Following the loss of two members and the collapse of their record label, multi-instrumentalist and band leader Kevin Barnes took it into his own hands to pull the strings on Satanic Panic in the Attic. By writing and recording most of the record himself, his personality shines through more so than on previous releases, resulting in a shift of direction for the band when compared to prior benchmarks of their discography, such as The Gay Parade. “Lysergic Bliss” is a choice cut that echoes the qualities of the album quite well, beginning with a lazy, warm, summer pop jangle,before the song is interrupted half way through by a woman’s voice: “Gentlemen, remember your breathing, 1, 2, 3, 4.." Similarly, in “Spike the Senses”, the otherwise tame pop number is pulled off course into a throbbing, brief, psychedelic interlude that injects a newfound life into the end of the song. It’s from one end straight to the other and they're brave moves that Barnes pulls off with well earned songwriting maturity (with five LPs already under his belt at this point).
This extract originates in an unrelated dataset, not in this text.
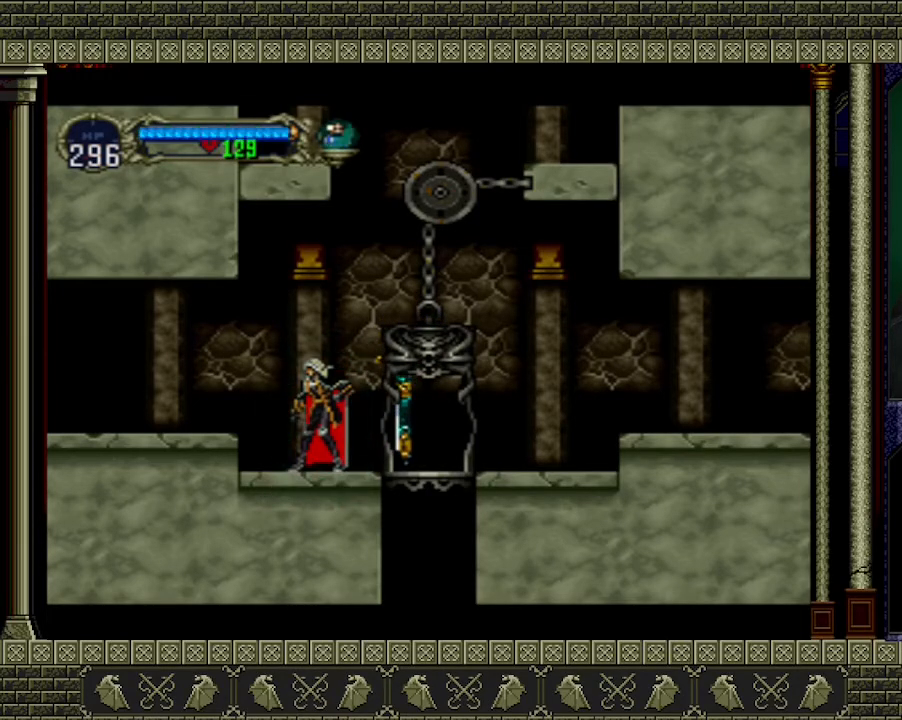
{"buttons": ["A"], "left_stick": "right", "events": [[333, "A", "down"], [367, "left_stick", "right"]]}
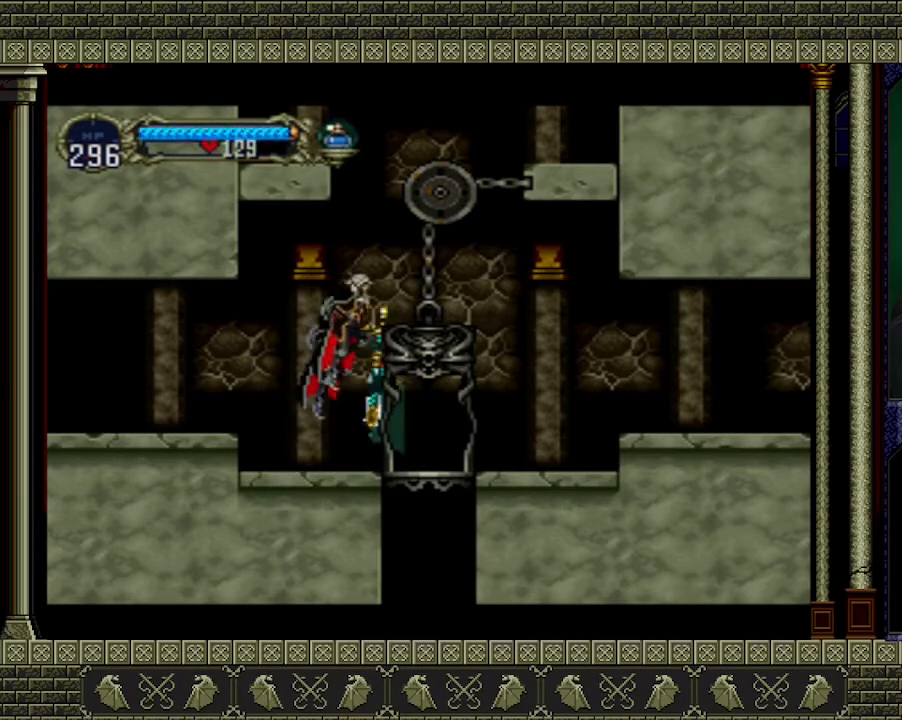
{"buttons": [], "left_stick": "center", "events": [[200, "A", "up"], [200, "left_stick", "center"]]}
What this release most importantly represents, however, is the shift of direction that Barnes has taken that has lifted his songs above Sgt. Pepper tributes and to a place that feels far more individual. His influences are still clearly evident, but this is a sound that has become distinctly Of Montreal’s. Some of this can be attributed to the lyrics, which are decidedly more melancholy and coherent than on previous, more lyrically obscure releases. For example, lyrics off the softly strummed “City Bird” are among the most beautiful Barnes has ever written: “City bird, haven’t you heard / of the boundlessness of your freedom?” His sentiments are backed up by the music, with "My British Tour Diary" feeling as whimsical and tongue-in-cheek as the lines he delivers: "Every single one of our London cabbies played / The most truly repellent techno music ever made".
That Satanic Panic in the Attic ends up as self-indulgent as it is, at times, makes some amount of sense considering the brain that produced it. This is sun-soaked psychedelic pop for the connoisseurs.